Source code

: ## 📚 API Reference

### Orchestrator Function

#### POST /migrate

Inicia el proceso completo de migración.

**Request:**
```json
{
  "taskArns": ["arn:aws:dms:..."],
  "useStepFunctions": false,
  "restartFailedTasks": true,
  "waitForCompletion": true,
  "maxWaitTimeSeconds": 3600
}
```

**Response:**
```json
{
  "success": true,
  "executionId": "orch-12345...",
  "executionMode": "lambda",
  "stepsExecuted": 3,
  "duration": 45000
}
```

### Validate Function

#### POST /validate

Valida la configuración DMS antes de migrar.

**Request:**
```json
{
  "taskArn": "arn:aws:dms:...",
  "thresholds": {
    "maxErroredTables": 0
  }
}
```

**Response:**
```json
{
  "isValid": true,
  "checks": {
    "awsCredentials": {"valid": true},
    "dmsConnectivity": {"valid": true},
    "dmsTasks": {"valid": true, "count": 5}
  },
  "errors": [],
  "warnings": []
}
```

- Activity: Each record above has to be set down again, exactly and completely.

- Answer to the problem:
Source code

: ## 📚 API Reference

### Orchestrator Function

#### POST /migrate

Inicia el proceso completo de migración.

**Request:**
```json
{
  "taskArns": ["arn:aws:dms:..."],
  "useStepFunctions": false,
  "restartFailedTasks": true,
  "waitForCompletion": true,
  "maxWaitTimeSeconds": 3600
}
```

**Response:**
```json
{
  "success": true,
  "executionId": "orch-12345...",
  "executionMode": "lambda",
  "stepsExecuted": 3,
  "duration": 45000
}
```

### Validate Function

#### POST /validate

Valida la configuración DMS antes de migrar.

**Request:**
```json
{
  "taskArn": "arn:aws:dms:...",
  "thresholds": {
    "maxErroredTables": 0
  }
}
```

**Response:**
```json
{
  "isValid": true,
  "checks": {
    "awsCredentials": {"valid": true},
    "dmsConnectivity": {"valid": true},
    "dmsTasks": {"valid": true, "count": 5}
  },
  "errors": [],
  "warnings": []
}
```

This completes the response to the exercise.